Maybe the analysts aren't even writing anything but are relying on computer algorithms. Apple had a pretty decent earnings report. So did several other companies. Even when earnings guidance was positive, the share prices of the companies dropped. Apple is no exception. Another company I follow is Gilead Sciences, which reported earnings gains of about 18% yesterday. Also pretty decent guidance. GILD shares are down about 3% today.

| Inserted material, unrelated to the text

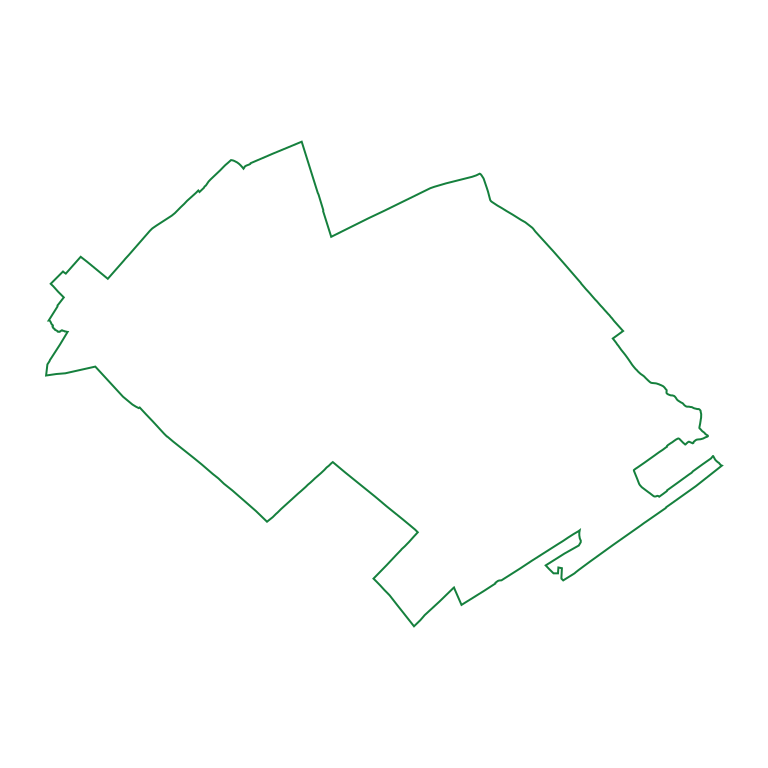 the district of Teiu, Arges, Romania
{"feature_id": "2599482B70110326614234", "entity_name": "Teiu", "entity_type": "district", "adm_level": 2, "iso_a3": "ROU", "parent_name": "Romania", "parent_adm1": "Arges", "projection": "albers", "projection_center": [25.15, 44.647], "detail": "fine", "context": "isolated", "style": "outline", "palette": "green", "viewbox_px": 768, "rotation_deg": 0, "n_neighbors": 0, "source": "geoboundaries", "source_scale": "gbopen_adm2", "svg_char_len": 5998}
<svg xmlns="http://www.w3.org/2000/svg" viewBox="0 0 768 768"><path d="M580.9,283.0L562.8,262.1L552.6,250.5L550.2,247.9L535.3,231.5L533.1,228.6L532.1,227.6L525.3,222.3L521.2,220.0L512.6,214.6L506.3,210.9L501.5,207.9L497.5,205.6L491.9,201.9L491.0,201.2L490.2,200.0L488.0,191.6L486.8,187.9L483.6,178.5L481.4,175.1L480.5,174.1L479.7,173.7L476.2,175.4L472.1,176.8L445.9,183.4L434.3,186.8L430.3,188.2L383.4,211.2L368.6,218.2L331.2,236.8L330.9,235.8L323.1,211.1L323.3,210.4L323.3,210.2L318.5,194.4L317.8,193.0L316.0,187.3L312.2,175.2L301.7,141.7L272.5,153.8L250.6,163.2L250.3,163.9L249.2,164.5L246.3,165.6L244.7,166.6L244.3,167.6L243.5,168.7L242.4,167.3L240.5,165.2L239.0,163.8L237.1,162.4L234.2,160.9L232.8,160.4L231.0,160.1L228.0,162.8L225.3,165.1L223.5,166.9L220.1,170.4L210.6,179.4L208.6,181.5L205.9,185.5L204.5,186.6L204.0,187.7L199.5,192.0L198.3,190.5L195.8,193.0L187.0,200.9L184.2,203.9L180.6,207.3L174.9,213.1L171.7,215.7L156.7,225.4L153.2,227.8L152.1,228.6L149.8,230.9L128.7,255.1L125.2,258.9L124.0,260.4L109.2,277.2L107.8,278.8L87.0,261.7L80.7,256.8L65.8,273.6L64.3,272.6L63.0,271.5L50.7,283.8L53.2,286.2L58.1,291.7L63.8,297.4L58.7,304.0L57.5,305.4L57.5,306.5L48.7,320.5L49.4,320.5L50.0,321.0L50.4,321.6L50.6,322.0L50.9,322.5L51.0,322.9L51.7,324.3L52.5,324.9L52.9,325.5L52.9,326.0L52.5,326.3L52.6,326.9L53.0,327.4L53.2,327.9L53.8,328.6L54.4,328.7L55.1,329.9L56.3,330.4L57.6,331.2L57.7,331.6L58.1,331.8L59.4,331.7L59.7,331.8L60.0,331.6L60.3,331.2L60.5,331.2L61.2,330.7L61.5,330.4L62.1,330.3L62.6,330.7L63.9,330.9L64.9,331.5L65.7,331.4L66.6,331.8L67.6,331.9L59.9,344.7L50.9,358.6L50.0,359.9L49.5,361.2L47.4,364.4L46.1,375.5L56.5,374.0L65.3,373.3L95.3,366.6L123.0,396.7L132.4,404.5L135.8,406.6L138.7,408.1L139.7,407.5L146.1,414.4L152.7,421.3L164.0,433.6L166.9,436.5L167.2,436.5L173.2,441.6L193.7,457.9L201.8,464.5L212.7,473.9L218.5,478.5L223.9,483.7L232.3,490.4L255.9,511.0L267.0,521.7L272.7,517.2L276.1,513.8L277.5,512.6L281.0,509.1L298.2,493.5L301.0,491.1L305.8,486.8L307.9,484.7L310.3,482.7L312.8,480.4L315.2,478.1L321.0,473.1L324.4,469.9L326.6,467.5L328.9,465.7L331.4,463.2L332.8,462.1L345.1,472.4L375.2,496.7L386.2,506.0L402.7,519.3L415.1,529.6L417.8,532.3L413.8,536.6L408.8,542.2L407.4,543.6L404.8,546.3L402.6,548.3L401.6,549.2L401.1,549.9L396.1,555.1L386.6,565.2L373.5,578.6L376.8,581.9L380.2,585.4L384.3,589.9L389.6,595.3L397.0,604.8L401.2,610.1L414.0,626.3L420.4,620.1L423.0,617.1L424.7,615.1L439.4,601.6L453.5,587.9L454.0,587.5L455.0,590.0L461.5,604.9L484.3,590.7L495.4,583.5L495.4,582.8L497.8,581.0L499.1,580.5L501.5,580.3L520.1,568.5L531.9,560.7L558.5,543.8L562.7,541.2L568.2,537.5L573.7,534.0L578.5,531.2L579.7,530.3L579.3,532.6L579.3,535.3L579.8,538.4L580.8,540.7L580.7,542.3L578.8,545.5L564.4,553.6L545.7,565.4L549.2,569.1L553.5,573.3L558.0,573.3L558.4,567.5L561.9,568.2L561.4,578.0L561.5,578.7L563.2,580.4L574.6,573.3L575.6,572.4L578.5,570.1L589.3,562.1L613.0,545.0L638.6,527.0L644.4,522.8L645.9,521.8L665.8,508.0L666.1,507.3L695.8,486.2L721.9,465.6L721.2,465.3L720.8,465.1L720.4,464.7L718.8,462.8L718.4,462.5L717.9,462.3L717.0,461.5L715.6,460.2L714.9,459.2L713.7,457.0L713.2,456.1L712.9,456.1L712.7,456.4L711.4,457.9L711.2,458.3L706.0,461.9L705.7,462.1L704.2,463.2L703.7,463.5L693.6,470.8L693.1,471.1L692.6,471.7L691.9,472.4L691.8,472.6L691.1,473.1L690.7,473.4L690.0,473.8L688.3,475.0L677.3,483.0L667.4,490.1L667.1,490.3L667.0,490.9L666.6,491.3L664.3,493.0L663.4,493.7L659.2,496.7L658.5,496.2L658.2,496.0L657.6,495.9L657.2,495.9L655.9,496.4L655.1,496.5L654.7,496.5L653.7,496.2L650.2,493.5L649.6,493.0L648.8,492.5L641.9,487.3L641.5,486.9L639.9,485.1L639.1,483.8L637.3,479.1L633.9,470.7L633.9,470.1L634.1,469.9L635.1,469.1L635.7,468.7L636.2,468.3L636.9,467.9L644.0,463.0L655.1,455.1L655.9,454.5L659.1,452.2L662.6,449.9L666.2,447.2L666.7,446.9L666.8,446.9L667.1,445.8L667.6,445.5L667.9,445.1L668.2,444.9L670.0,443.7L670.7,443.2L672.2,442.3L674.2,440.8L676.1,439.5L677.8,438.6L678.6,438.5L679.0,438.7L679.4,438.9L683.2,442.8L684.3,443.7L685.0,444.4L685.2,444.5L685.4,444.5L685.6,444.4L686.3,443.6L686.9,443.1L687.5,442.5L687.8,442.3L688.4,441.9L688.9,441.7L689.3,441.8L692.7,443.3L693.1,443.1L693.4,442.9L693.6,442.0L693.8,441.7L694.1,441.5L694.4,441.3L695.4,440.4L696.2,439.9L696.6,439.7L697.7,439.5L698.6,439.4L700.1,439.3L700.7,439.2L703.2,438.5L705.9,437.1L706.1,437.1L707.4,436.6L707.8,436.3L707.9,436.2L707.9,435.9L707.8,435.6L707.2,435.2L706.2,434.6L706.0,434.4L705.5,434.1L705.1,433.7L704.7,433.1L704.3,432.7L703.8,432.3L702.3,431.2L701.7,430.6L700.5,429.2L699.9,428.7L699.5,428.3L699.4,427.8L699.4,427.4L700.1,423.8L700.3,422.8L700.3,422.4L700.5,421.4L700.8,419.2L701.0,418.3L701.1,417.6L701.2,414.3L701.1,413.6L700.7,412.0L700.7,411.8L700.6,410.9L700.4,410.5L700.0,410.0L699.7,409.7L699.4,409.4L698.8,409.1L698.5,409.1L698.1,409.0L697.2,409.1L696.7,408.9L694.6,408.4L693.7,408.1L691.8,407.1L690.4,407.0L689.7,406.8L689.0,406.7L687.5,406.7L687.1,406.7L686.1,406.4L685.3,405.9L684.4,405.2L683.0,403.6L682.6,403.2L682.2,403.0L681.3,402.6L678.1,400.6L676.9,399.5L676.0,398.0L674.9,396.6L674.0,395.9L672.3,395.4L670.9,395.4L669.4,394.9L668.0,394.3L667.0,393.6L666.7,393.2L666.5,392.9L666.5,392.5L666.5,391.7L666.7,390.9L666.6,390.4L666.5,389.9L665.7,389.1L664.6,387.6L663.8,386.8L663.1,386.2L661.3,385.3L660.6,385.0L660.2,384.9L659.5,384.5L658.9,384.3L656.6,383.5L655.5,383.3L652.1,383.0L650.9,382.7L650.6,382.5L649.6,381.8L649.0,381.2L648.7,381.0L645.8,378.2L644.1,376.4L642.8,375.4L640.6,373.9L639.6,373.0L638.3,371.8L637.8,371.3L636.9,370.2L635.6,369.0L633.9,367.0L632.3,365.0L631.7,364.1L631.3,363.6L631.0,363.0L630.6,362.5L629.2,360.4L627.6,358.1L625.2,354.8L622.0,350.8L621.9,350.7L620.8,349.3L620.3,348.5L619.4,347.3L618.4,345.8L617.2,344.4L616.1,342.7L612.8,338.5L617.1,335.4L617.5,335.1L623.1,331.0L622.5,330.4L614.1,321.0L611.7,317.9L611.3,317.6L609.3,315.1L608.1,313.9L605.8,311.3L605.1,310.6L602.6,307.7L600.5,305.5L596.7,301.1L595.2,299.6L591.1,294.9L590.9,294.6L588.4,291.8L585.9,289.1L581.1,283.5L580.9,283.0Z" fill="none" stroke="#15803d" stroke-width="2"/></svg>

Computerized trading, based on algorithms that often are proprietary, are used frequently for exchange traded funds, where all stocks in a particular category may be affected. Among tech stocks, Apple and many of its suppliers have been affected downward on the assumption that supply shortages will continue. Among biotech stocks, especially smaller, development stage firms, similar downward pressure is exerted, especially because many, if not most of these smaller stocks pay no dividend and may earn little or no money at this stage. Gilead, like Apple is an exception. Both companies reported really decent earnings, but both stocks fell after hours and in trading today.
Meanwhile you have stocks like Tesla, valued more than Ford and GM combined. It makes no sense. I'd suggest looking for stocks with low downside risk, and I include Apple in this category because of its large cash reserves, dividends, cash buybacks, popular brand name, and future earnings, even if dampened by supply shortages.